Along with processing locally grown wheat and corn, a sawmill attached to the mill’s east side supplied planks, timbers, and framing for homes and farms in Wynot, St. James, nearby St. Helena and Yankton.
With the coming of the railroad and the founding of Wynot, the track’s terminus in 1907, the mill’s creeking side-shot water wheel was harnessed to an electric generator to power the town’s first electric lights.
Built of local hardwoods – maple, oak, and walnut – and mortised and tenoned throughout, Bow Valley Mills shows the work of skilled hands. Its records show the persistence of the Jones family in keeping it alive through three generations.
Wheat, hauled in by pack horse and wagon, was ground on the first floor by water-powered burrs, then sacked and stored in a “mouse-proof” flour house alongside.
Mouse-proofing was accomplished by overlaying walls with tin. The materials were shipped upriver by steamboat.
Water-powered elevators raised wheat to the two top floors for temporary storage.
A quarter-mile millrace delivered water from a rock and log dam across Bow Creek to the south. Later, after floods destroyed the first dam, Thomas Jones, son of the founder, constructed another dam of railroad iron and concrete further west. Mr. Jones recounts that the sheer weight of the second dam caused it to sink beneath the river bank, thus closing the mill for good.

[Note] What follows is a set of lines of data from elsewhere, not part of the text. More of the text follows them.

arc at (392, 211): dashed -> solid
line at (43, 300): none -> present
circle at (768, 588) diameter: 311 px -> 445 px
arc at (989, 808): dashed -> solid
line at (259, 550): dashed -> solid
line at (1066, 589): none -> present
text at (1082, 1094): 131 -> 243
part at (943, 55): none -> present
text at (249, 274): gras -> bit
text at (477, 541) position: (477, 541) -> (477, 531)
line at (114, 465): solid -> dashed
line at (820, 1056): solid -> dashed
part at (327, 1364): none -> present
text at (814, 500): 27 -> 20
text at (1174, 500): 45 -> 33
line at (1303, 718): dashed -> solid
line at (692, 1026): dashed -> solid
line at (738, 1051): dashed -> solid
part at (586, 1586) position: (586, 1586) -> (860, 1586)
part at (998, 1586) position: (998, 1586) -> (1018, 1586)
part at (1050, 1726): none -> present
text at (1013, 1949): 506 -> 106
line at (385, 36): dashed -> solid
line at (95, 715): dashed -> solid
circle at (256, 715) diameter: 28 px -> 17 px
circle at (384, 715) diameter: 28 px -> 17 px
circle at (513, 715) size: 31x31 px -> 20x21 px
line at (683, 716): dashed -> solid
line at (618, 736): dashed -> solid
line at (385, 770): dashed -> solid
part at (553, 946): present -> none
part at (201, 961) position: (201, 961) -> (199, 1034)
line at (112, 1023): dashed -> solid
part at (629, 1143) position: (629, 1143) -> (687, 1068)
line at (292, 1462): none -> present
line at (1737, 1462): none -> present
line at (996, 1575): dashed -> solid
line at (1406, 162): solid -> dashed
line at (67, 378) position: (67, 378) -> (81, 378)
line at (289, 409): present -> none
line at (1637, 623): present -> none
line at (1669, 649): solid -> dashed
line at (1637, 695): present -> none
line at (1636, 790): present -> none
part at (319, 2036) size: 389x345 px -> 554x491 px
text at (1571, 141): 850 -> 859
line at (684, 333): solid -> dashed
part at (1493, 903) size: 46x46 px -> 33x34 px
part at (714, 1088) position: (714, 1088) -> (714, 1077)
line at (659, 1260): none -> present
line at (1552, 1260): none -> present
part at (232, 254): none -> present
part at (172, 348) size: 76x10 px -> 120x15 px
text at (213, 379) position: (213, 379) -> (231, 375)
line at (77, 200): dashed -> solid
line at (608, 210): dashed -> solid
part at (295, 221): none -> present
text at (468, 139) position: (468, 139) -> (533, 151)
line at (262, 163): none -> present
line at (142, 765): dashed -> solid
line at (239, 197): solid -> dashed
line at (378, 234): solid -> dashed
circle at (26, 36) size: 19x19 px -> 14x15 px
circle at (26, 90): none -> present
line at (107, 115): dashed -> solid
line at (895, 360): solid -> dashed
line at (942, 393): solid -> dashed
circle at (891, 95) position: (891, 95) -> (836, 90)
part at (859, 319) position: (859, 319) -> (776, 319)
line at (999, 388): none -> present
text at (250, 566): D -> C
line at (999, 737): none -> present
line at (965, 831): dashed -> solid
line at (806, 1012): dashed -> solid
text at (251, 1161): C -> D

Milling thus ended at the at the ancient landmark in the 1920’s. Subsequent attempts to revitalize the structure failed, ending in the mill’s conversion to Commodity Credit Corp. grain storage in 1939.
Today the giant wood structure stands in silence a dusty gravel road. The sawmill and mouse-proof flourhouse are gone. So is the great creaking waterwheel, and the shafts of machinery it turned. Spilled aots and assorted rubble litter the mill’s huge interior. Below and away a herd of black cattle graze quietly amid willows where head deep mill waters used to rush.
Like most of the Wynot community, Cedar County has voiced no plans to restore the venerable structure which now sags precariously toward the spillway its founders dug.
A local landmark, a Nebraska industrial relic, or just a memory, the Bow Valley Mill stands waiting for another stream of genius to harness its silent wheels.”